(Your goal):
Find every line below with the string "machines" and pick it out.

Stored data
**********

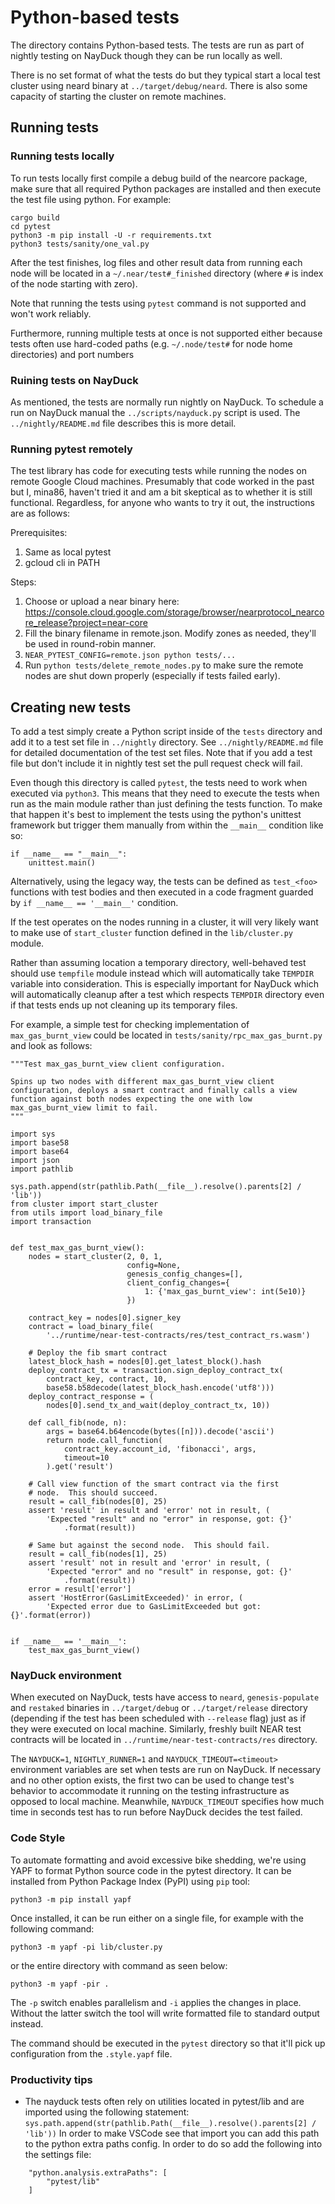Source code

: # Python-based tests

The directory contains Python-based tests.  The tests are run as part
of nightly testing on NayDuck though they can be run locally as well.

There is no set format of what the tests do but they typical start
a local test cluster using neard binary at `../target/debug/neard`.
There is also some capacity of starting the cluster on remote
machines.

## Running tests

### Running tests locally

To run tests locally first compile a debug build of the nearcore
package, make sure that all required Python packages are installed and
then execute the test file using python.  For example:

    cargo build
    cd pytest
    python3 -m pip install -U -r requirements.txt
    python3 tests/sanity/one_val.py

After the test finishes, log files and other result data from running
each node will be located in a `~/.near/test#_finished` directory
(where `#` is index of the node starting with zero).

Note that running the tests using `pytest` command is not supported
and won't work reliably.

Furthermore, running multiple tests at once is not supported either
because tests often use hard-coded paths (e.g. `~/.node/test#` for
node home directories) and port numbers

### Ruining tests on NayDuck

As mentioned, the tests are normally run nightly on NayDuck.  To
schedule a run on NayDuck manual the `../scripts/nayduck.py` script is
used.  The `../nightly/README.md` file describes this is more detail.

### Running pytest remotely

The test library has code for executing tests while running the nodes
on remote Google Cloud machines.  Presumably that code worked in the
past but I, mina86, haven't tried it and am a bit skeptical as to
whether it is still functional.  Regardless, for anyone who wants to
try it out, the instructions are as follows:

Prerequisites:

1. Same as local pytest
2. gcloud cli in PATH

Steps:

1. Choose or upload a near binary here: <https://console.cloud.google.com/storage/browser/nearprotocol_nearcore_release?project=near-core>
2. Fill the binary filename in remote.json.  Modify zones as needed,
   they'll be used in round-robin manner.
3. `NEAR_PYTEST_CONFIG=remote.json python tests/...`
4. Run `python tests/delete_remote_nodes.py` to make sure the remote
   nodes are shut down properly (especially if tests failed early).

## Creating new tests

To add a test simply create a Python script inside of the `tests`
directory and add it to a test set file in `../nightly` directory.
See `../nightly/README.md` file for detailed documentation of the test
set files.  Note that if you add a test file but don't include it in
nightly test set the pull request check will fail.

Even though this directory is called `pytest`, the tests need to work
when executed via `python3`.  This means that they need to execute the
tests when run as the main module rather than just defining the tests
function.  To make that happen it's best to implement the tests using
the python's unittest framework but trigger them manually from within
the `__main__` condition like so:

    if __name__ == "__main__":
        unittest.main()

Alternatively, using the legacy way, the tests can be defined as
`test_<foo>` functions with test bodies and then executed in
a code fragment guarded by `if __name__ == '__main__'` condition.

If the test operates on the nodes running in a cluster, it will very
likely want to make use of `start_cluster` function defined in the
`lib/cluster.py` module.

Rather than assuming location a temporary directory, well-behaved test
should use `tempfile` module instead which will automatically take
`TEMPDIR` variable into consideration.  This is especially important
for NayDuck which will automatically cleanup after a test which
respects `TEMPDIR` directory even if that tests ends up not cleaning
up its temporary files.

For example, a simple test for checking implementation of
`max_gas_burnt_view` could be located in
`tests/sanity/rpc_max_gas_burnt.py` and look as follows:

    """Test max_gas_burnt_view client configuration.

    Spins up two nodes with different max_gas_burnt_view client
    configuration, deploys a smart contract and finally calls a view
    function against both nodes expecting the one with low
    max_gas_burnt_view limit to fail.
    """

    import sys
    import base58
    import base64
    import json
    import pathlib

    sys.path.append(str(pathlib.Path(__file__).resolve().parents[2] / 'lib'))
    from cluster import start_cluster
    from utils import load_binary_file
    import transaction


    def test_max_gas_burnt_view():
        nodes = start_cluster(2, 0, 1,
                              config=None,
                              genesis_config_changes=[],
                              client_config_changes={
                                  1: {'max_gas_burnt_view': int(5e10)}
                              })

        contract_key = nodes[0].signer_key
        contract = load_binary_file(
            '../runtime/near-test-contracts/res/test_contract_rs.wasm')

        # Deploy the fib smart contract
        latest_block_hash = nodes[0].get_latest_block().hash
        deploy_contract_tx = transaction.sign_deploy_contract_tx(
            contract_key, contract, 10,
            base58.b58decode(latest_block_hash.encode('utf8')))
        deploy_contract_response = (
            nodes[0].send_tx_and_wait(deploy_contract_tx, 10))

        def call_fib(node, n):
            args = base64.b64encode(bytes([n])).decode('ascii')
            return node.call_function(
                contract_key.account_id, 'fibonacci', args,
                timeout=10
            ).get('result')

        # Call view function of the smart contract via the first
        # node.  This should succeed.
        result = call_fib(nodes[0], 25)
        assert 'result' in result and 'error' not in result, (
            'Expected "result" and no "error" in response, got: {}'
                .format(result))

        # Same but against the second node.  This should fail.
        result = call_fib(nodes[1], 25)
        assert 'result' not in result and 'error' in result, (
            'Expected "error" and no "result" in response, got: {}'
                .format(result))
        error = result['error']
        assert 'HostError(GasLimitExceeded)' in error, (
            'Expected error due to GasLimitExceeded but got: {}'.format(error))


    if __name__ == '__main__':
        test_max_gas_burnt_view()

### NayDuck environment

When executed on NayDuck, tests have access to `neard`,
`genesis-populate` and `restaked` binaries in `../target/debug` or
`../target/release` directory (depending if the test has been
scheduled with `--release` flag) just as if they were executed on
local machine.  Similarly, freshly built NEAR test contracts will be
located in `../runtime/near-test-contracts/res` directory.

The `NAYDUCK=1`, `NIGHTLY_RUNNER=1` and `NAYDUCK_TIMEOUT=<timeout>`
environment variables are set when tests are run on NayDuck.  If
necessary and no other option exists, the first two can be used to
change test's behavior to accommodate it running on the testing
infrastructure as opposed to local machine.  Meanwhile,
`NAYDUCK_TIMEOUT` specifies how much time in seconds test has to run
before NayDuck decides the test failed.

### Code Style

To automate formatting and avoid excessive bike shedding, we're using
YAPF to format Python source code in the pytest directory.  It can be
installed from Python Package Index (PyPI) using `pip` tool:

    python3 -m pip install yapf

Once installed, it can be run either on a single file, for example
with the following command:

    python3 -m yapf -pi lib/cluster.py

or the entire directory with command as seen below:

    python3 -m yapf -pir .

The `-p` switch enables parallelism and `-i` applies the changes in
place.  Without the latter switch the tool will write formatted file
to standard output instead.

The command should be executed in the `pytest` directory so that it'll
pick up configuration from the `.style.yapf` file.

### Productivity tips

- The nayduck tests often rely on utilities
located in pytest/lib and are imported using the following statement:
`sys.path.append(str(pathlib.Path(__file__).resolve().parents[2] / 'lib'))`
In order to make VSCode see that import you can add this path to the python
extra paths config. In order to do so add the following into the settings file:

```
    "python.analysis.extraPaths": [
        "pytest/lib"
    ]
```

**********

(Written answer):
machines.
on remote Google Cloud machines.  Presumably that code worked in the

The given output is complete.